## Text segment

For those outside of health care, when you do interact with the health care system – an inevitability, because everyone at some point will engage with health care either as a patient or patient advocate – you can provide space for our clinicians with a compassionately offered open-ended question: I know the appointment today isn’t about you, but I’m curious … how are you doing? Even this simple practice of engaging with the lived experience of others can be healing. When the dynamic of the patient-clinician relationship is inverted, undoing the set roles of a clinician providing care but needing nothing in return, authentic interest in the well-being of our clinicians is demonstrated. This direct curiosity and a willingness to listen, a manifest desire to witness well, acknowledges that our health care workforce has indeed been impacted in deeply felt ways that continue to unfold. We also encourage those outside of health care to volunteer at a local hospital or participate in a patient advisory board. Truly, the barrier of entry is low– it only takes the desire to want to get involved.
While mental health measures indicate that wellness is at an all-time low, self-care programs are not the answer. Health care professionals are trained to take on the problems of others and partner in solutions; they are not traditionally good at seeking help for themselves. We cannot rely on the personal resilience of health care professionals, and asking health care professionals to do more is an action of last resort. For those in leadership positions with an influence over resources, we implore you to make time (compensated) for clinicians to participate in shared sense-making, processing, and renewal. We suggest Commensality Groups, which have demonstrated impact, and other models for collective unburdening (the Balint framework is another example). Clinicians must also advocate for what they need. As the Surgeon General suggested in the report on health care burnout, stay connected and reach out for help. Finally, and importantly, as a trusted resource within health care, the clinician’s perspective is invaluable when shared. So, when a patient or someone else who lacks direct experience asks a version of the question: how are you doing? We invite all clinicians to respond with an authentic response that shares insight into the current state of health care. We know that all too often, clinicians only have the bandwidth to answer with— I’m fine. While this is a reliable reply that returns the focus away from the clinician, keeping the personal experience of our clinicians hidden and separate means we will never build relational power, and potential allies will never be recruited to participate in changing health care. Clinicians, we need to hear from you.
When a challenge is monolithic in scale (and health care problems are certainly daunting), a shared commitment to more intentional one-on-one interactions, even repeated many times in many places, may seem incremental at best. However, a single relationship between two people is the foundational building block of systems-level change. COVID-19 threatened, and continues to threaten, this foundation by separating us from each other. Now is a pivotal moment to seize the power in our interconnections at every level. After all, everyone is aligned in a shared desire to promote outstanding clinical care. And it is our collective response that will dictate what comes next.
Matthew Lewis, Alexander Mansour, and Sarah Smithson are health care consultants.

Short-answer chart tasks
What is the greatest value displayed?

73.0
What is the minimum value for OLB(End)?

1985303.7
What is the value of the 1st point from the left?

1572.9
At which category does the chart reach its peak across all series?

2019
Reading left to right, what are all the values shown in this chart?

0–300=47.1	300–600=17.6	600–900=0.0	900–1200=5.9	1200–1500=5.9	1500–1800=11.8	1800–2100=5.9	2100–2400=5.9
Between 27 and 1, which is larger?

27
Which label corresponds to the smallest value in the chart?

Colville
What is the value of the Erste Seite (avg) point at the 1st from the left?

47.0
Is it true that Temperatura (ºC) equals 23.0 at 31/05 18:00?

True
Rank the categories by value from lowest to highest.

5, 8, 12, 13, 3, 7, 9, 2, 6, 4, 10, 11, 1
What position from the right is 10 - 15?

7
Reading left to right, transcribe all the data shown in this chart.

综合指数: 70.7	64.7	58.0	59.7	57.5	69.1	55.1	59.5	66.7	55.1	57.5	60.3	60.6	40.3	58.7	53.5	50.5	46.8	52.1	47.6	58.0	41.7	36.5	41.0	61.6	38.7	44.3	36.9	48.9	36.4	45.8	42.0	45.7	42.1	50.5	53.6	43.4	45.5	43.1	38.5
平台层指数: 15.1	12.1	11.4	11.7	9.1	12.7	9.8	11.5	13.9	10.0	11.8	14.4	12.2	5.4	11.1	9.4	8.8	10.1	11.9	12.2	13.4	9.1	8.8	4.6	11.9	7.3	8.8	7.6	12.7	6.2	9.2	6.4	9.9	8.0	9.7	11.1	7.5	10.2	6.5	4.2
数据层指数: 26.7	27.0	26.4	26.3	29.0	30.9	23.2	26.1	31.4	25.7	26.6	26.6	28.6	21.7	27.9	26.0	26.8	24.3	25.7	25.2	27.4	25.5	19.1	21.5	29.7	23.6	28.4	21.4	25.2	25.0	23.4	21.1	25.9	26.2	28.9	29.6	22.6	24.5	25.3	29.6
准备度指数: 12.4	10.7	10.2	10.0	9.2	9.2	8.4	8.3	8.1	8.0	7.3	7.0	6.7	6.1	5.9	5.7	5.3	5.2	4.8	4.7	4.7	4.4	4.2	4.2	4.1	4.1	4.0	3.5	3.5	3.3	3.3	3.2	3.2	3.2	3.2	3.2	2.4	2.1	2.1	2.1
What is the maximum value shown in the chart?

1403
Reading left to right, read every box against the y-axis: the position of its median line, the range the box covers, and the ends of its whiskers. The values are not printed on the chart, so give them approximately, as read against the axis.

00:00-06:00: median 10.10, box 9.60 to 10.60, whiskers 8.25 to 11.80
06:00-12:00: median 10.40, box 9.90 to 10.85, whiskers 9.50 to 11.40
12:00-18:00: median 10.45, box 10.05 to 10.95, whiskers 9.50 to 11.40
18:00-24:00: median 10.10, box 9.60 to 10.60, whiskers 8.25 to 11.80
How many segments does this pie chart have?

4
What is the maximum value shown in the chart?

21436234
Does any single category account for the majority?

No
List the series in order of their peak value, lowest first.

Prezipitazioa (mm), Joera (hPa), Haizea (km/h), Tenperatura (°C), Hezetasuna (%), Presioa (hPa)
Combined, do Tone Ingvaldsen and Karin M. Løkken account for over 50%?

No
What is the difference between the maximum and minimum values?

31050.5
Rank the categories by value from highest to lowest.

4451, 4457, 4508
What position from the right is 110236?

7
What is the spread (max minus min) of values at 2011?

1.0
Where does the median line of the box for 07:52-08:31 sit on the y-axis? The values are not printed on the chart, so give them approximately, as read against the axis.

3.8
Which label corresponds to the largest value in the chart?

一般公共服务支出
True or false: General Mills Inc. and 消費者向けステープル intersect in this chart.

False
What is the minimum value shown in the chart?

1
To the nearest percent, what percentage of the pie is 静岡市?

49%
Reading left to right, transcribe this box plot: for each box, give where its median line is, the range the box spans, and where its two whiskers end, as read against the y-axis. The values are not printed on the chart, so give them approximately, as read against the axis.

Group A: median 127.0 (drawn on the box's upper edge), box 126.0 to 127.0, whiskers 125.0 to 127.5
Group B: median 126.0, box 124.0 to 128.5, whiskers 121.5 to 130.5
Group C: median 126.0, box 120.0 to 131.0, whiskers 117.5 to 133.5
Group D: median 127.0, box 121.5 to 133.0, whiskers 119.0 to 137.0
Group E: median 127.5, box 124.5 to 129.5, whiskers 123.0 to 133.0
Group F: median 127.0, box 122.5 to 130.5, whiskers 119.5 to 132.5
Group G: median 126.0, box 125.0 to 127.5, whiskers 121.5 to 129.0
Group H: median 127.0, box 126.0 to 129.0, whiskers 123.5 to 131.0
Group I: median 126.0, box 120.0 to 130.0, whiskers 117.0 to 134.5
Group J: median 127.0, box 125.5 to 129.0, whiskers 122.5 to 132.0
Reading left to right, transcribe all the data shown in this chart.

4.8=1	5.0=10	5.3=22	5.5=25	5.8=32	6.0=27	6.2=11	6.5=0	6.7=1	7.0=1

## What to work on
• a. Answer these questions about the health care text:
(i) What other model for collective unburdening is named as an example?
(ii) According to the text, how did COVID-19 threaten the foundation of systems-level change?
(iii) What do Matthew Lewis, Alexander Mansour, and Sarah Smithson do for work?
• b. Copy the health care text between "When a challenge" and "health care consultants.", inclusive, substituting "enormous" for "monolithic".

## Solutions to the problems
• a.
(i) The Balint framework.
(ii) By separating us from each other.
(iii) They are health care consultants.

• b.
When a challenge is enormous in scale (and health care problems are certainly daunting), a shared commitment to more intentional one-on-one interactions, even repeated many times in many places, may seem incremental at best. However, a single relationship between two people is the foundational building block of systems-level change. COVID-19 threatened, and continues to threaten, this foundation by separating us from each other. Now is a pivotal moment to seize the power in our interconnections at every level. After all, everyone is aligned in a shared desire to promote outstanding clinical care. And it is our collective response that will dictate what comes next.
Matthew Lewis, Alexander Mansour, and Sarah Smithson are health care consultants.